Could every line below be transcribed exactly, with the pictures dropped?

§ **Records to use**
+ + + +
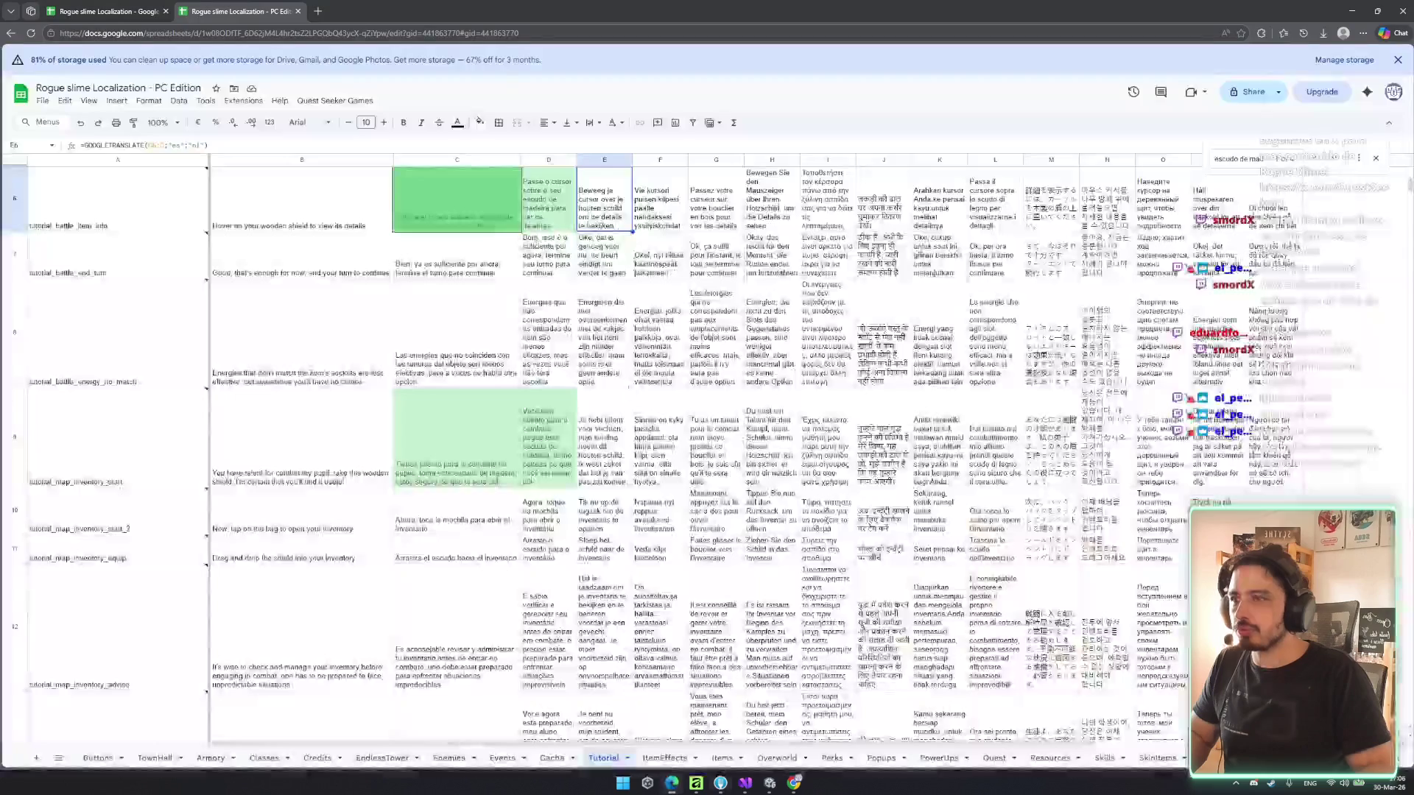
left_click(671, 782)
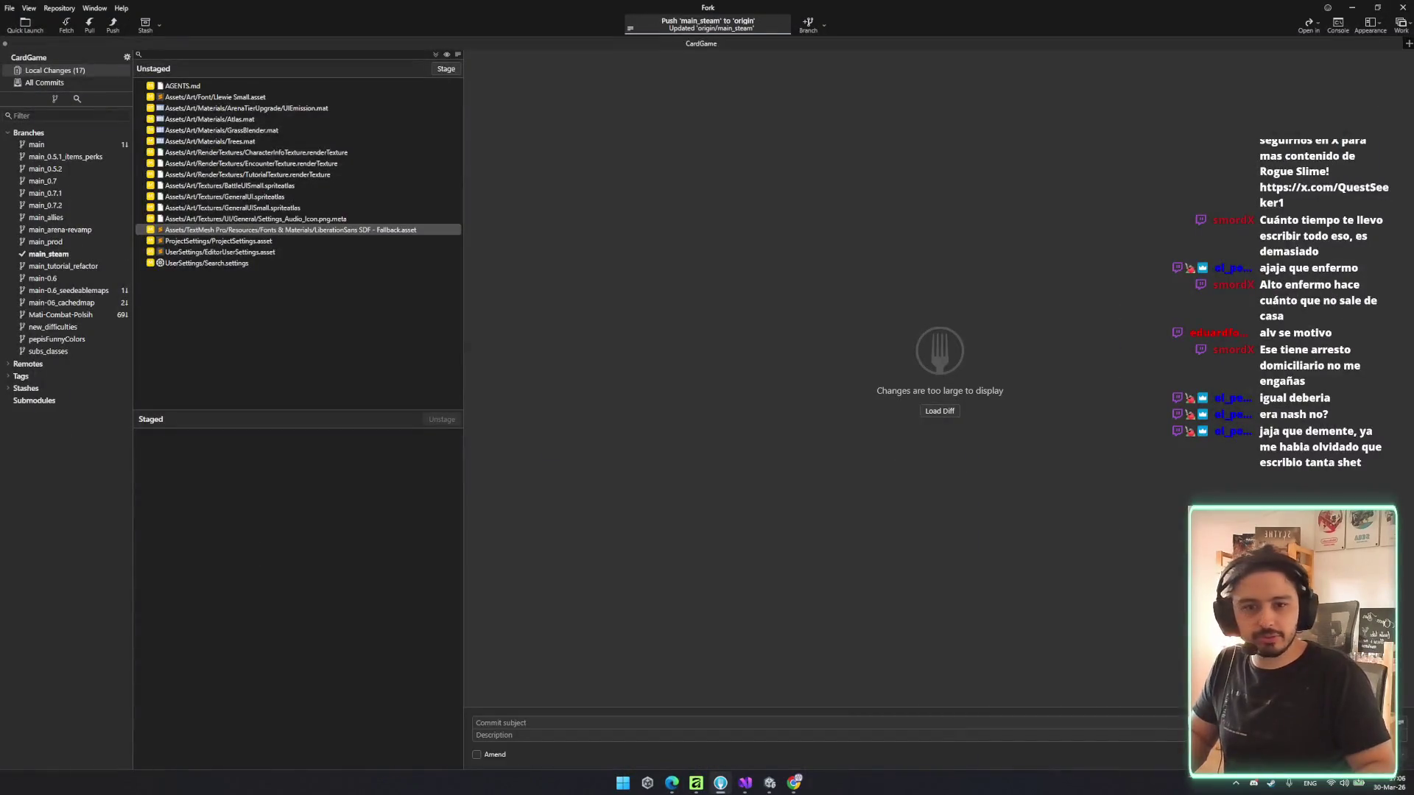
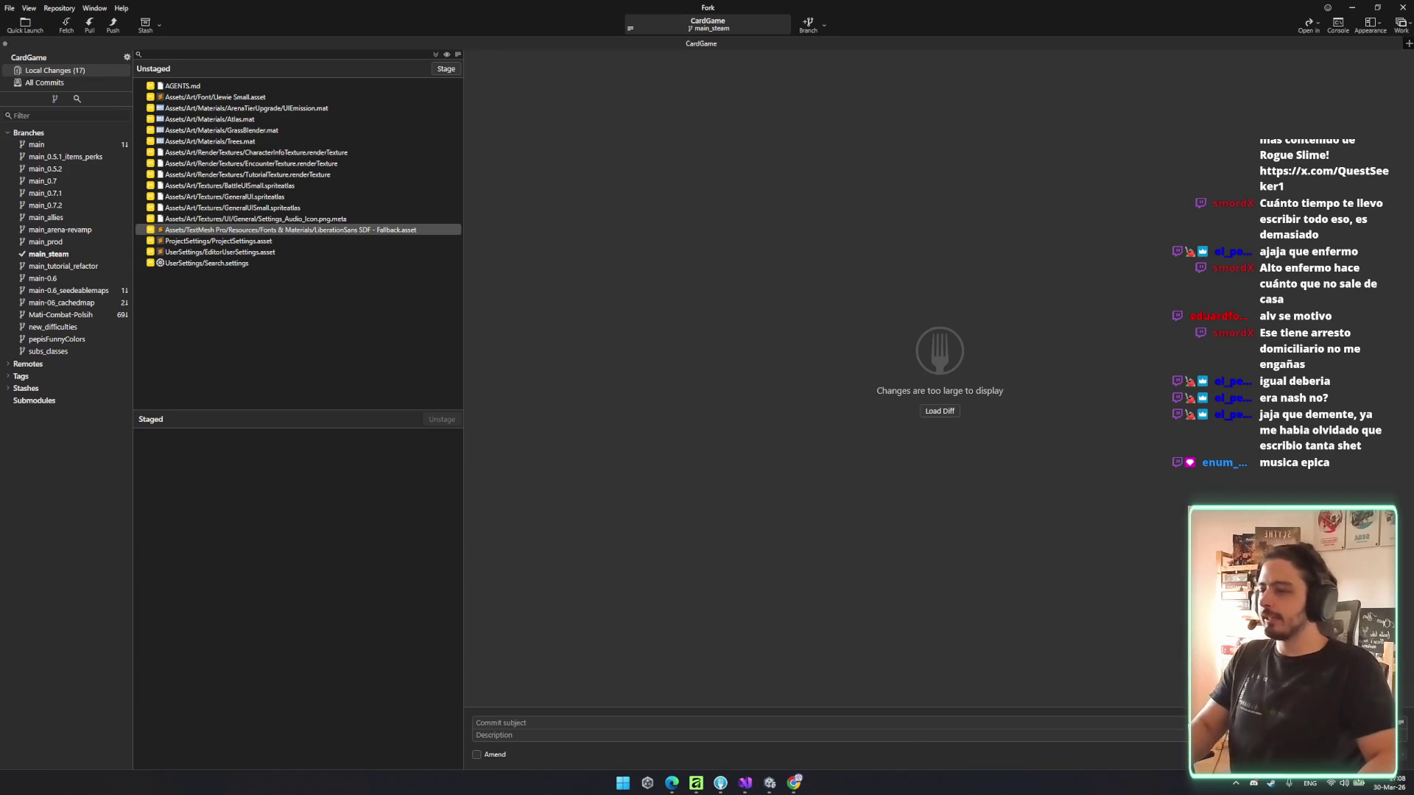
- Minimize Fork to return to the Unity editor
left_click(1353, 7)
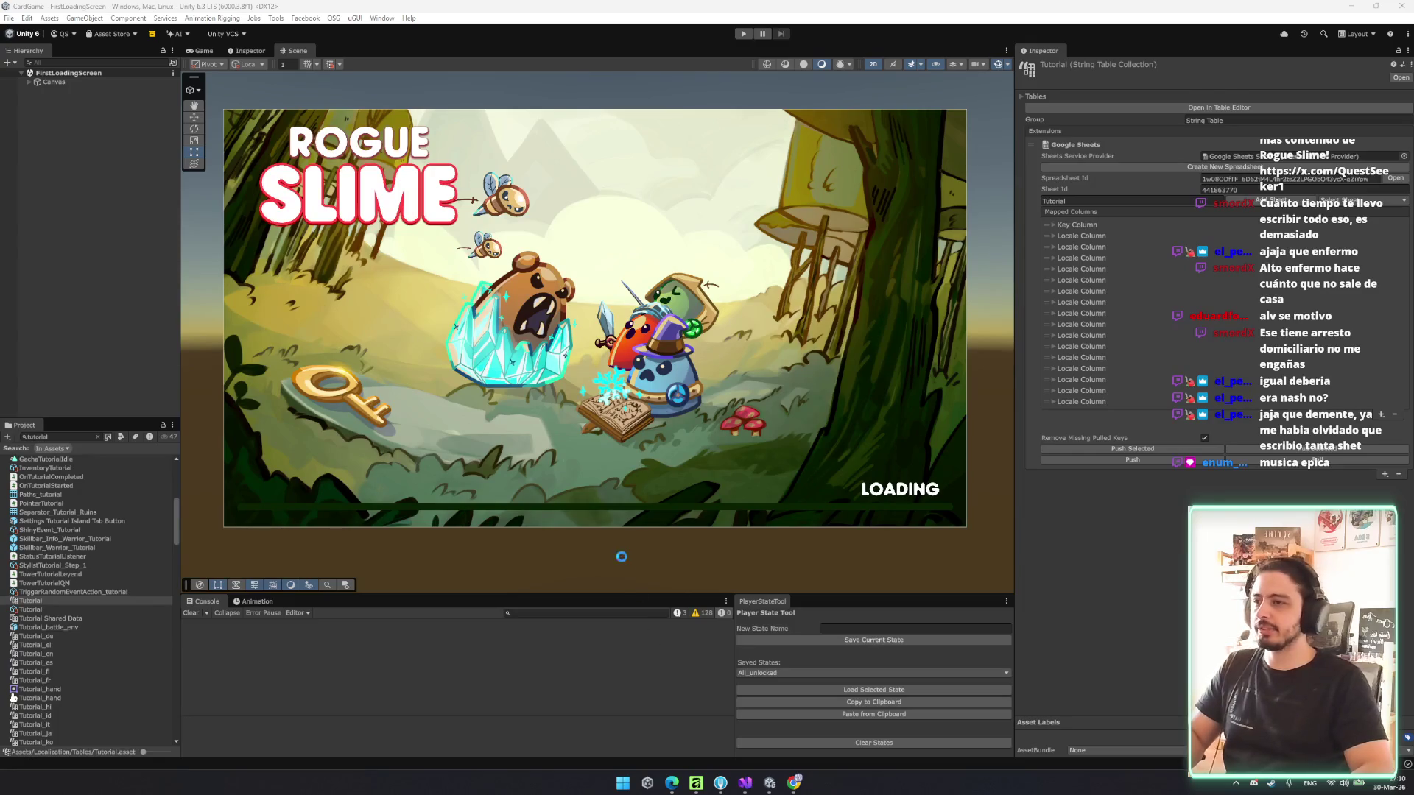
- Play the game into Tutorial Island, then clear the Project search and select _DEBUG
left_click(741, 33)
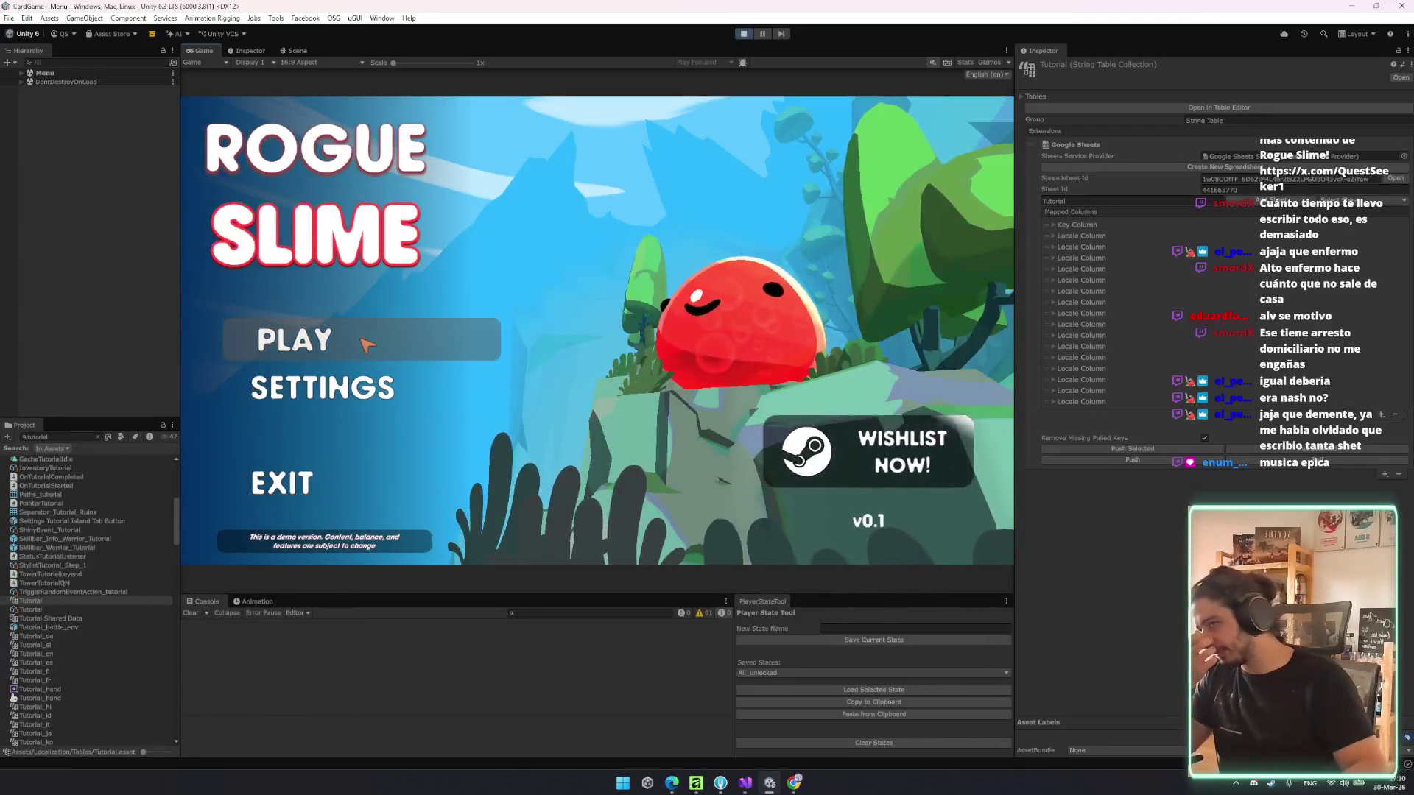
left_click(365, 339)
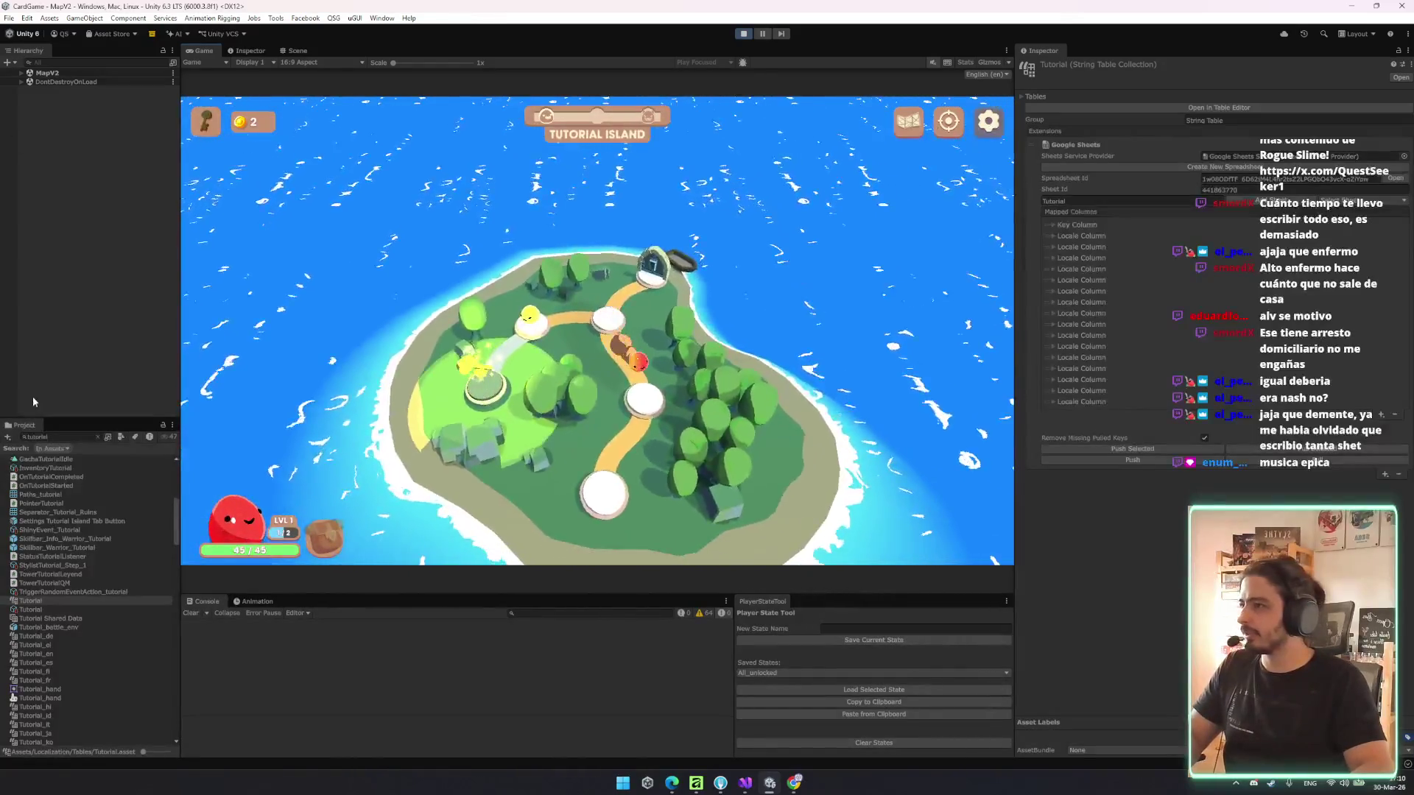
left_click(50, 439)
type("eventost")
+ + + +
§ **Exercise output**
left_click(671, 782)
- Minimize Fork to return to the Unity editor
left_click(1353, 7)
- Play the game into Tutorial Island, then clear the Project search and select _DEBUG
left_click(741, 33)
left_click(365, 339)
left_click(50, 439)
type("eventost")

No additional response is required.